Marina Montanelli was born in Formia (Latina) on 25 May 1985. She graduated in philosophy of language at La Sapienza University in Rome and she is now studying philosophy and critical theory. She has been active in the Onda movement and she is now actively involved in the current student uprising. She is part of the editorial board of UniRiot.
What thread links the political experience of Tute Bianche with the Book Blocs we have seen last autumn on the streets of Rome and London? What is the link between the alter-globalisation movement of Seattle and Genoa and the student and youth movements that are now setting Europe on fire?
These two movements belong to two very different historical and political moments: that one exploded in the peak time of the expansion of globalization, while the current one gives voice to a generational rebellion against the crisis and the policies of austerity launched by most European government. Also, while Tute Bianche practiced civil disobedience and used shields and helmets as part of a long-term identity and political project, the current student movements focus on multiplying conflict: from the creation of Book Blocs to interrupting traffic on roads and stations, from the occupation of universities and monuments to assaulting the palaces of power.

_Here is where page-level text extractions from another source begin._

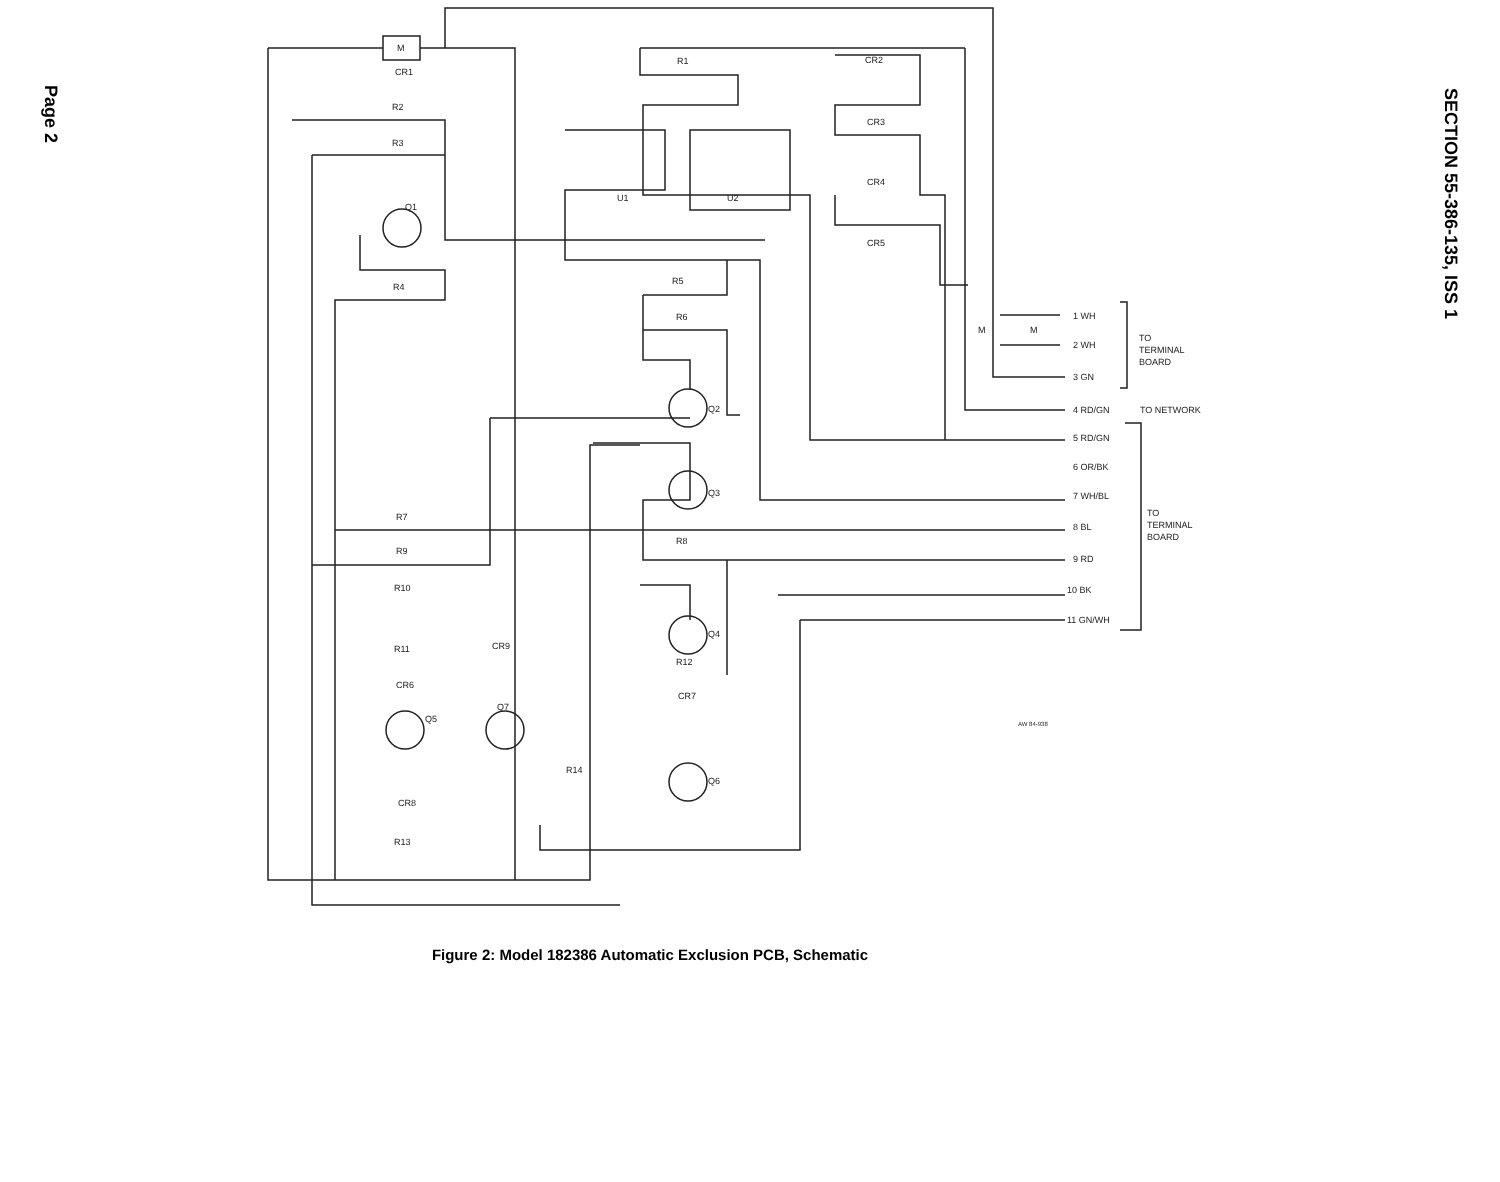Page 2
M
CR1
R2
R3
Q1
R4
R1
CR2
CR3
CR4
CR5
U1
U2
R5
R6
Q2
Q3
R7
R8
R9
R10
R11
CR9
CR6
Q5
Q7
R14
CR8
R13
Q4
R12
CR7
Q6
M
M
1 WH
2 WH
3 GN
4 RD/GN
5 RD/GN
6 OR/BK
7 WH/BL
8 BL
9 RD
10 BK
11 GN/WH
TO
TERMINAL
BOARD
TO NETWORK
TO
TERMINAL
BOARD
AW 84-938
Figure 2: Model 182386 Automatic Exclusion PCB, Schematic
SECTION 55-386-135, ISS 1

However, there are some elements of continuity as well: the relationship between conflict and consensus, strong in the Tute Bianche experience, is now re-emerging in the line of action of the student movement; the critique of globalization of Genoa and Seattle returns today in the defense of the welfare state against the infinite violence of banks. The utopian vigor of the ‘another world is possible’ is now lost, but the awareness that another world is necessary remains as strong within the systemic crisis of global capitalism.